The prevailing idea is still that a major switch flips in the brain when you fall asleep, says Eus van Someren, sleep researcher at the Netherlands Institute for Neuroscience and professor of neurophysiology at VU University Amsterdam. “That you are either asleep or awake. Patients with insomnia are sometimes sent home as posers if they do see sleep waves in the lab.”

Scandalous, says Van Someren, because sleeping and waking can certainly go together. “We think that one of the brain nuclei continues to produce the substance noradrenaline, which is important for all waking activities. It results in restless sleep, where it can feel like you’re just practicing and waiting to fall asleep. That remains horrible.”

Some people panic after a period of restless sleep. “They wonder how many days they have left before they fall over. You cannot do without sleep, animal research shows that you eventually die from lack of sleep. So the longer it takes, the fear and gloom in many people increases.”

In fact, epidemiological studies show that anxiety disorders and depression often start with poor sleep, says Van Someren. “Many psychiatrists think this is a side effect of the depression. It seems the other way around. But how?

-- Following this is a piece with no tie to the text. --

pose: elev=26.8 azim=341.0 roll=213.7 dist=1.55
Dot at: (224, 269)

How does poor sleep lead to anxiety and gloom?”

Emotions and facts are disconnected

REM sleep, the phase in which emotions are processed, plays a key role in this. “Suppose you see a traffic accident during the day, a cyclist is hit by a truck at an intersection, then such an incident or fact becomes intertwined with emotions. When you retell it hours later, your heart beats in your throat again. But in the days that follow, those bodily reactions normally lose their sharpness. And that, we think, is because REM sleep disconnects facts from emotions.”

Those who sleep well, are a lot less emotional the next day at the memory of the accident. But that does not apply to the bad sleepers. “If you keep shooting out of REM sleep, it can even bother you more the next day. The connections between facts and emotions then turn out to be even more closely intertwined.”

If such a bad sleeper then walks past a random intersection, the same emotions can just be triggered again, says Van Someren. “The traffic accident is an extreme example, but if you don’t lose the tension from all the daily things, the emotions can pile up. Something that can easily turn into an anxiety disorder or depression.”

If doctors see a patient with poor sleep and depressive symptoms, Van Someren recommends that they first give a sleep treatment. “You provide education and tips. Don’t spend too long in bed, don’t take naps during the day, and learn to relax. As a result, people sleep better, but as it turns out, the depressive symptoms also decrease substantially.”

Van Someren is now looking through ‘sleep register.nl’ for people who will soon start an anxiety treatment. This is to test whether a sleep treatment for an anxiety disorder works just as ‘fantastic’ as for a depression.